Article 1(b) of the Convention. Imposition of forced labour as a method of mobilizing and using labour for purposes of economic development. The Committee notes that, under section 2 of Ordinance No. 78-002 of 16 February 1978 setting forth general principles of national service, all Malagasies are bound by the duty of national service defined as compulsory participation in national defence and in the economic and social development of the country. This compulsory service, which puts citizens at the effective service of the defence or of development, concerns both citizens of both sexes for a maximum period of two years and may be carried out up to the age of 35. This obligation is carried out in the armed forces, outside the armed forces, or partly in the armed forces and partly outside the armed forces.
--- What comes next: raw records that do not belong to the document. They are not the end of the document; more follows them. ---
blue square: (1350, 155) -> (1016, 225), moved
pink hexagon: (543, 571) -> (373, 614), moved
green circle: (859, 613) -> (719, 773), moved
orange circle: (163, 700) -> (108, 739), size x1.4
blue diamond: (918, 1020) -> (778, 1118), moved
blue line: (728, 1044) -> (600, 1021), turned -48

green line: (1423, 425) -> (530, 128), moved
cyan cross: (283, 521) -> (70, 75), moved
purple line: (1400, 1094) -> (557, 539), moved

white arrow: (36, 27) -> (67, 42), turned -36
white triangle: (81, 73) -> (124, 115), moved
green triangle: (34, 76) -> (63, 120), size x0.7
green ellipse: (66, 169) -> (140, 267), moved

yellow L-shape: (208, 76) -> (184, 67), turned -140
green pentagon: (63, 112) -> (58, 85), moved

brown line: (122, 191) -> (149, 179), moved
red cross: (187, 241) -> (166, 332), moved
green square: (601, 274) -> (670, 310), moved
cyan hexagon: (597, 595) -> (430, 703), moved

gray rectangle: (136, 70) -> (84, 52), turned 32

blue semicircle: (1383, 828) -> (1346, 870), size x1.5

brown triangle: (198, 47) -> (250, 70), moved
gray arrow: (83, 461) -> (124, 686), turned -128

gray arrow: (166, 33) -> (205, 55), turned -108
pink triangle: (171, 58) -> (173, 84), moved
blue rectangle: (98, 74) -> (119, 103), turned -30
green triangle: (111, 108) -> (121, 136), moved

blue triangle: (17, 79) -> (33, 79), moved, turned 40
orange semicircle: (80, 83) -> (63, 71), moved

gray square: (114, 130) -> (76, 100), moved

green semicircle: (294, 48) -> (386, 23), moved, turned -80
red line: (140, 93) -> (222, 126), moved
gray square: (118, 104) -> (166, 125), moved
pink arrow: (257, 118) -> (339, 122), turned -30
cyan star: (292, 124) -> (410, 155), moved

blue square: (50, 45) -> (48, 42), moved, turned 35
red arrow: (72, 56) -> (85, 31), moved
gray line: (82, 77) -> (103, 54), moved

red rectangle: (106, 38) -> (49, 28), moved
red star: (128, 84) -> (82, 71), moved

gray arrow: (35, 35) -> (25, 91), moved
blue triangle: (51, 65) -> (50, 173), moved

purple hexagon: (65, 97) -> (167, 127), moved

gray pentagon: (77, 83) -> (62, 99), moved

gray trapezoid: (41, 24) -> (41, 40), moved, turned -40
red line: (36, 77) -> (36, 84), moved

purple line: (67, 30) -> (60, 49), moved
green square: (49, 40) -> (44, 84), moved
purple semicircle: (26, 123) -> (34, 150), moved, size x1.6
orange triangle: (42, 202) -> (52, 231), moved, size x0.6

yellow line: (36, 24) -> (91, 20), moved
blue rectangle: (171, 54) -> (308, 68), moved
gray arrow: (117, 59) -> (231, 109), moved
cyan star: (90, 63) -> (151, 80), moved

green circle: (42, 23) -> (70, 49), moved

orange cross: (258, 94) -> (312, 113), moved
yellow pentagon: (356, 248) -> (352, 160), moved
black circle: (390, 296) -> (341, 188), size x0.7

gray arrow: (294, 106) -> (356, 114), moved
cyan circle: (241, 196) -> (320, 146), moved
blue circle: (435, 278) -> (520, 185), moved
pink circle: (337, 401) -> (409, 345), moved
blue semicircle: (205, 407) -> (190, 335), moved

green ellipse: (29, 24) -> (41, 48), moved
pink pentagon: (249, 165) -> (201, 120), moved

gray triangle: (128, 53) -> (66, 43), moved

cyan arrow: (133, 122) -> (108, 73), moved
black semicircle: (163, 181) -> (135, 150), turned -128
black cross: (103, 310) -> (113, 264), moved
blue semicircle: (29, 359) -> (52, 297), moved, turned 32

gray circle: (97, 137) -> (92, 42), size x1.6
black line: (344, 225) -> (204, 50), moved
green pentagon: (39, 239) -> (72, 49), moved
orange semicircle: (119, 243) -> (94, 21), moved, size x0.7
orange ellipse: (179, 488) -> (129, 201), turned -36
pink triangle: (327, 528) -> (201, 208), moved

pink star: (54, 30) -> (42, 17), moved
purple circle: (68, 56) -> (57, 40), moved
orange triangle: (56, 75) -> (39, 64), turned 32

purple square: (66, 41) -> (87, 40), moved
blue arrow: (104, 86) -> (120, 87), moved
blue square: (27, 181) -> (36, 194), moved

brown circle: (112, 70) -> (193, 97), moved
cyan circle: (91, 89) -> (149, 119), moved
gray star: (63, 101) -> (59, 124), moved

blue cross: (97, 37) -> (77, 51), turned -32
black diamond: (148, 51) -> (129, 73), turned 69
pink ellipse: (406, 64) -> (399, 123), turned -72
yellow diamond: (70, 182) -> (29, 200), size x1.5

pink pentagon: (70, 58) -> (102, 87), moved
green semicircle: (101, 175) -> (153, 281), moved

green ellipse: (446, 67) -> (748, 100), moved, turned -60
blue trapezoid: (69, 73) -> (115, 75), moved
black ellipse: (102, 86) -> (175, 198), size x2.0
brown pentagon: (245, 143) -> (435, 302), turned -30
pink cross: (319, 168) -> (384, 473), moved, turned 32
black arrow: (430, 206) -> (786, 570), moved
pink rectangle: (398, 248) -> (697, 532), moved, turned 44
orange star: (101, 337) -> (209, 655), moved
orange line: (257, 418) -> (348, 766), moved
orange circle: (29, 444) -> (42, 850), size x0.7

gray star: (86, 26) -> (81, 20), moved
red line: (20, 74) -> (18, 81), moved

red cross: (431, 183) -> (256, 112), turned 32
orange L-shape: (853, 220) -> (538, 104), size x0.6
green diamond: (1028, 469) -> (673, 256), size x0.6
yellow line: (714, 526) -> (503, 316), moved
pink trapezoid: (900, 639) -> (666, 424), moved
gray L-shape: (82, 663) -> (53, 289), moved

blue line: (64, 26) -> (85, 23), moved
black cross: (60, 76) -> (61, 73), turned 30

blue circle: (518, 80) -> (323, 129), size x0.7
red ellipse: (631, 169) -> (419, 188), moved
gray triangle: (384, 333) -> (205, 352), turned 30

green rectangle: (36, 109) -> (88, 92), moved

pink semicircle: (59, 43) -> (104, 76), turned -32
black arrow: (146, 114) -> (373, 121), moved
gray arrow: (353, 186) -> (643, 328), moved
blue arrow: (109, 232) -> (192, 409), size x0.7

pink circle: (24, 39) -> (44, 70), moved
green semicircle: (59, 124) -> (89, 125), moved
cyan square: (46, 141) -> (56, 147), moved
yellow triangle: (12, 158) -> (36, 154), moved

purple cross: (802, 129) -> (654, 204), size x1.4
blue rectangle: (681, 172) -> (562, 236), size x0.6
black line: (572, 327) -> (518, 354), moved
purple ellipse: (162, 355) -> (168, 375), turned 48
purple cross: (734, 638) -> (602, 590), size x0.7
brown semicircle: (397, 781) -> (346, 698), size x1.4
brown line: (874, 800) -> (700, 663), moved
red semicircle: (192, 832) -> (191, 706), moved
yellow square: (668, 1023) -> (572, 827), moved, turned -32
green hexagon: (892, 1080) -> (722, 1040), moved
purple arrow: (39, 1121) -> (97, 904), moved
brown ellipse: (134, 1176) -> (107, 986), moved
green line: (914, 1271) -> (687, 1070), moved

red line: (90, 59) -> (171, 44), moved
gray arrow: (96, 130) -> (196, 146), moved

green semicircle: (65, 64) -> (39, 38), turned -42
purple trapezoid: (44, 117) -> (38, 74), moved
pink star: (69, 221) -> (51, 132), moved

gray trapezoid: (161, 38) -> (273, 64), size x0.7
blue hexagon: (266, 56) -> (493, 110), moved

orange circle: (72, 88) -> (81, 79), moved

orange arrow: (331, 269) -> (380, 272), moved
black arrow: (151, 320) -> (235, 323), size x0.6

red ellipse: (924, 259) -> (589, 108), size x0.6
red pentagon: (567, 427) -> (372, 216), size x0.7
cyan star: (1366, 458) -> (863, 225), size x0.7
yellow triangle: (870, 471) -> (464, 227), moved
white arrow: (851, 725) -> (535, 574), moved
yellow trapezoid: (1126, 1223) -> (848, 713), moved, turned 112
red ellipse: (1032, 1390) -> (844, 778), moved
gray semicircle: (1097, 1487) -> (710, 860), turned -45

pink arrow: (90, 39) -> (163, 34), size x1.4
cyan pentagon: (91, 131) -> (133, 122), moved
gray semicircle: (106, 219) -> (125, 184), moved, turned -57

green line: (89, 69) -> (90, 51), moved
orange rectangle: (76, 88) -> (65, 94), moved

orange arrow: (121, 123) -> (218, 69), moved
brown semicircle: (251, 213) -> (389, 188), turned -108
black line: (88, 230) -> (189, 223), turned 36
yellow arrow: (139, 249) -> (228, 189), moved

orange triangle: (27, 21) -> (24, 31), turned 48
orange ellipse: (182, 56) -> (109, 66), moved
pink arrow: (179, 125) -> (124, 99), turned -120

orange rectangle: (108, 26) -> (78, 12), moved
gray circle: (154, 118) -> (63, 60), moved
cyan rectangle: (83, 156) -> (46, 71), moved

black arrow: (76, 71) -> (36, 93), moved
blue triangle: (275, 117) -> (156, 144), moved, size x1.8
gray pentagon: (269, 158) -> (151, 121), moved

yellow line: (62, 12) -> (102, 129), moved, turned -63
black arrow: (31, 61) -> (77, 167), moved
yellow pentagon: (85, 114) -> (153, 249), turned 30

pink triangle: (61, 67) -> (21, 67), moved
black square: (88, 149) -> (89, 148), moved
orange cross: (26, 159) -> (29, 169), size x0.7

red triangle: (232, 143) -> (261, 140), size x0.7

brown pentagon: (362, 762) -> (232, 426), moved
The Committee draws the Government’s attention to the fact that programmes involving the compulsory participation of young persons in the context of military service and, instead of such service, in activities for the development of their country have been considered incompatible with Article 1(b) of the Convention, which does not allow compulsory national service to be used as a method of mobilizing and using labour for purposes of economic development. Moreover, the above provisions of the national legislation are also contrary to Article 2(2)(a) of the Forced Labour Convention, 1930 (No. 29), which has also been ratified by Madagascar. The Committee notes in this respect that, in the context of the application of Convention No. 29, the Government indicated that Ordinance No. 78-002 could be considered obsolete and that its revision could be envisaged.
The Committee hopes that the Government will take all the necessary measures to bring the national legislation on compulsory national service into conformity with the Convention.
Article 1(c). Imposition of forced labour as a means of labour discipline. The Committee notes that section 168 of the Labour Code (Act No. 2003-044 of 28 July 2004) provides that, through internal rules, “the employer shall establish the general and permanent rules respecting the technical organization of the establishment and general discipline, determining the nature and extent of the penalties which may be imposed … ”. Section 170 specifies that an order made by the minister responsible for labour shall determine the minimum content of internal rules and the applicable sanctions. The Committee would be grateful if the Government would provide a copy of the ministerial order referred to in section 170 of the Labour Code, so that it could examine the nature of disciplinary measures that may be imposed on employees.